Segment Start: PROVIDED RECORDS

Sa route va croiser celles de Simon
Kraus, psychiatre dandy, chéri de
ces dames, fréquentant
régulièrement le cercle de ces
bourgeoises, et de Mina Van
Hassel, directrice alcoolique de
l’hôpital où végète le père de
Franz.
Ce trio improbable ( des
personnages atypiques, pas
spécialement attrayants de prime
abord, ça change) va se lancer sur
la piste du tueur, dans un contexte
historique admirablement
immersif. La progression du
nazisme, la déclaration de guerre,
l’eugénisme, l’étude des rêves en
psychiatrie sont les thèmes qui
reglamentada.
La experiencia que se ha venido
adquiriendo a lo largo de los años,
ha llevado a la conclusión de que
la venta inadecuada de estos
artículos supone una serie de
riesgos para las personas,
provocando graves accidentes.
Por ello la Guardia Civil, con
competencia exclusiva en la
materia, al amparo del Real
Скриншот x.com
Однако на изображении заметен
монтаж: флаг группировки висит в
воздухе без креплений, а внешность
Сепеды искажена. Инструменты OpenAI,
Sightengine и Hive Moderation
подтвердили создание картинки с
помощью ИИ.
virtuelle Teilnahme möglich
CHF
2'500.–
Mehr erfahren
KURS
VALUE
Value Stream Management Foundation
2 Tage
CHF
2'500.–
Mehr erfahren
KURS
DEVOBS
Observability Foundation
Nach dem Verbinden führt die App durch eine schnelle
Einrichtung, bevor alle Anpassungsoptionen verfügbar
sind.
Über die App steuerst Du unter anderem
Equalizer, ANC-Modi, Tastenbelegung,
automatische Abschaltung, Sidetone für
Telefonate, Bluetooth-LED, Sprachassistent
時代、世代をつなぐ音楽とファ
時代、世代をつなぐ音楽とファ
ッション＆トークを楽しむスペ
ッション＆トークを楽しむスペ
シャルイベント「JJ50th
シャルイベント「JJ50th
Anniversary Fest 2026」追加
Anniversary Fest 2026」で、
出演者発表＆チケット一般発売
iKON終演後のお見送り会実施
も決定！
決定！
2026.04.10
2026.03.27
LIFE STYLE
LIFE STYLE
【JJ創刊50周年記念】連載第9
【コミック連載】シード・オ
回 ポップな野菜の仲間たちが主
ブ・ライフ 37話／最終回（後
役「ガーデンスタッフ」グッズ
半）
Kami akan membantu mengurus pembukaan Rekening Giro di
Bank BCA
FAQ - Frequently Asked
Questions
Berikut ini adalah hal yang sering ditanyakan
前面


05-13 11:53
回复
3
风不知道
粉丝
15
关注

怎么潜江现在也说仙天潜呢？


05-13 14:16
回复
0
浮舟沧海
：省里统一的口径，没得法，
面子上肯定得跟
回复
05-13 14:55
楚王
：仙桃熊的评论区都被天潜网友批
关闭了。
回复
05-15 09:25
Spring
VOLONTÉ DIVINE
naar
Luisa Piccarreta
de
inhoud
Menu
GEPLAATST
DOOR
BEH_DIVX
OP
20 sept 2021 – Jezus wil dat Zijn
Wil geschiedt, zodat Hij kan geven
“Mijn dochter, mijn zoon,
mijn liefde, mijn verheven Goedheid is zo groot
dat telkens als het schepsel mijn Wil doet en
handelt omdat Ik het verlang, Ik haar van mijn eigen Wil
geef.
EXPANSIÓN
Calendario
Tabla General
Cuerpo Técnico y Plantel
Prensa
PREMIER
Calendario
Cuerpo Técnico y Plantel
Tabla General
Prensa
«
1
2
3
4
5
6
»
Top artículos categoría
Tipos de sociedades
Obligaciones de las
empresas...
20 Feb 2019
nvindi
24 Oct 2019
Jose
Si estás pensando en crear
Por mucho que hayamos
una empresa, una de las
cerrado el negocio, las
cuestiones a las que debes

Segment End: PROVIDED RECORDS

• [EXERCISE BRIEF]:
The whole set of records needs to be written out exactly.

• [EXPECTED OUTPUT]:
Sa route va croiser celles de Simon
Kraus, psychiatre dandy, chéri de
ces dames, fréquentant
régulièrement le cercle de ces
bourgeoises, et de Mina Van
Hassel, directrice alcoolique de
l’hôpital où végète le père de
Franz.
Ce trio improbable ( des
personnages atypiques, pas
spécialement attrayants de prime
abord, ça change) va se lancer sur
la piste du tueur, dans un contexte
historique admirablement
immersif. La progression du
nazisme, la déclaration de guerre,
l’eugénisme, l’étude des rêves en
psychiatrie sont les thèmes qui
reglamentada.
La experiencia que se ha venido
adquiriendo a lo largo de los años,
ha llevado a la conclusión de que
la venta inadecuada de estos
artículos supone una serie de
riesgos para las personas,
provocando graves accidentes.
Por ello la Guardia Civil, con
competencia exclusiva en la
materia, al amparo del Real
Скриншот x.com
Однако на изображении заметен
монтаж: флаг группировки висит в
воздухе без креплений, а внешность
Сепеды искажена. Инструменты OpenAI,
Sightengine и Hive Moderation
подтвердили создание картинки с
помощью ИИ.
virtuelle Teilnahme möglich
CHF
2'500.–
Mehr erfahren
KURS
VALUE
Value Stream Management Foundation
2 Tage
CHF
2'500.–
Mehr erfahren
KURS
DEVOBS
Observability Foundation
Nach dem Verbinden führt die App durch eine schnelle
Einrichtung, bevor alle Anpassungsoptionen verfügbar
sind.
Über die App steuerst Du unter anderem
Equalizer, ANC-Modi, Tastenbelegung,
automatische Abschaltung, Sidetone für
Telefonate, Bluetooth-LED, Sprachassistent
時代、世代をつなぐ音楽とファ
時代、世代をつなぐ音楽とファ
ッション＆トークを楽しむスペ
ッション＆トークを楽しむスペ
シャルイベント「JJ50th
シャルイベント「JJ50th
Anniversary Fest 2026」追加
Anniversary Fest 2026」で、
出演者発表＆チケット一般発売
iKON終演後のお見送り会実施
も決定！
決定！
2026.04.10
2026.03.27
LIFE STYLE
LIFE STYLE
【JJ創刊50周年記念】連載第9
【コミック連載】シード・オ
回 ポップな野菜の仲間たちが主
ブ・ライフ 37話／最終回（後
役「ガーデンスタッフ」グッズ
半）
Kami akan membantu mengurus pembukaan Rekening Giro di
Bank BCA
FAQ - Frequently Asked
Questions
Berikut ini adalah hal yang sering ditanyakan
前面


05-13 11:53
回复
3
风不知道
粉丝
15
关注

怎么潜江现在也说仙天潜呢？


05-13 14:16
回复
0
浮舟沧海
：省里统一的口径，没得法，
面子上肯定得跟
回复
05-13 14:55
楚王
：仙桃熊的评论区都被天潜网友批
关闭了。
回复
05-15 09:25
Spring
VOLONTÉ DIVINE
naar
Luisa Piccarreta
de
inhoud
Menu
GEPLAATST
DOOR
BEH_DIVX
OP
20 sept 2021 – Jezus wil dat Zijn
Wil geschiedt, zodat Hij kan geven
“Mijn dochter, mijn zoon,
mijn liefde, mijn verheven Goedheid is zo groot
dat telkens als het schepsel mijn Wil doet en
handelt omdat Ik het verlang, Ik haar van mijn eigen Wil
geef.
EXPANSIÓN
Calendario
Tabla General
Cuerpo Técnico y Plantel
Prensa
PREMIER
Calendario
Cuerpo Técnico y Plantel
Tabla General
Prensa
«
1
2
3
4
5
6
»
Top artículos categoría
Tipos de sociedades
Obligaciones de las
empresas...
20 Feb 2019
nvindi
24 Oct 2019
Jose
Si estás pensando en crear
Por mucho que hayamos
una empresa, una de las
cerrado el negocio, las
cuestiones a las que debes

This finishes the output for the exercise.